Webster seems to have embraced technological advances. Around 1800 the firm introduced water-powered machinery for cutting and polishing marble at their mill at Helsington Laithes, on the river Kent, south of Kendal. In 1829 a local directory commented: ‘This machinery is brought to such a state of perfection, that every description of mouldings, whether straight or circular, is now wrought by it with more accuracy than manual labour, and the flutings of diminishing columns are furnished by it in a most beautiful and regular style’ (Parson and White 1829, 638-9, in Taylor 2004, 49). Webster was particularly well known for producing chimneypieces of highly polished Kendal Fell limestone, although he was not the first to utilise this material as has been suggested. The business also benefited from improvements to the transportation network. In 1819 the Lancaster Canal, which linked Kendal to Lancaster, Preston and Manchester, was completed and Webster moved his marble yard to new premises in Miller’s Close, near the canal basin.
As an architect, Webster designed such buildings as workhouses, mills, bridges and the firm’s own offices and showrooms at Bridge House in Kendal. Between 1796 and 1802 he was responsible for an abortive scheme to rehabilitate the gutted Lowther Hall for the 1st Earl of Lonsdale, who eventually employed Robert Smirke to design an entirely new house. He was also a prominent figure in the public life of Kendal and served as mayor in 1823-24. He retired in 1826 and moved to Eller How, a country house near Lindale which he had bought some years earlier. He died there on 10 October 1827 and is commemorated both by a tombstone in Kendal churchyard and a tablet at Lindale which was probably made by his firm.
Webster and his wife, Janet née Slater, of Spital Farm near Kirkby Lonsdale, had three sons and four daughters between 1793 and 1805. Their eldest son, Robert, died in 1810 when he was 15 or 16 years old, but the younger sons, George Webster and Francis Webster II, assisted and then succeeded their father in the business. Unlike his father, George Webster must have had a professional training in an architect’s office and after his father's death in 1827 he concentrated on his architectural work, building up a considerable practice in north-west England, while Francis oversaw the marble works. George Webster’s architectural designs included classical public buildings and gothic churches, but his most important and innovative buildings were Jacobean Revival country houses, such as Eshton Hall, Gargrave and Underley Hall, near Kirkby Lonsdale.

Stored entries:
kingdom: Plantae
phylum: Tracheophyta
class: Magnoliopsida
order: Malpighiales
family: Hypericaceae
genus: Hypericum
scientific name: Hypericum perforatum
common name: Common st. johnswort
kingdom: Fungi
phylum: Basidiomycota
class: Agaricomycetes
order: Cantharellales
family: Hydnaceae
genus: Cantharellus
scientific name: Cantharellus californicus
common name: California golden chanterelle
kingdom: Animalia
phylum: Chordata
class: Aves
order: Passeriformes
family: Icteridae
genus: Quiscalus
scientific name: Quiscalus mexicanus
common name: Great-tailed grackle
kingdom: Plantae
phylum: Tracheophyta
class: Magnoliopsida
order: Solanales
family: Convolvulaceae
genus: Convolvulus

OBJECTIVE 1:
Answer these questions on the Webster text:
(a) In what year was the Lancaster Canal completed?
(b) During which years did Webster serve as mayor of Kendal?
(c) What was the name of the eldest son of Webster and his wife?
OBJECTIVE 2: Please rewrite the part of the Webster text that opens with the words containing "As an architect, Webster" and closes with "by his firm.", putting "almshouses" in place of "workhouses".

EXERCISE RESULT 1:
(a) 1819
(b) 1823-24
(c) Robert

EXERCISE RESULT 2:
As an architect, Webster designed such buildings as almshouses, mills, bridges and the firm’s own offices and showrooms at Bridge House in Kendal. Between 1796 and 1802 he was responsible for an abortive scheme to rehabilitate the gutted Lowther Hall for the 1st Earl of Lonsdale, who eventually employed Robert Smirke to design an entirely new house. He was also a prominent figure in the public life of Kendal and served as mayor in 1823-24. He retired in 1826 and moved to Eller How, a country house near Lindale which he had bought some years earlier. He died there on 10 October 1827 and is commemorated both by a tombstone in Kendal churchyard and a tablet at Lindale which was probably made by his firm.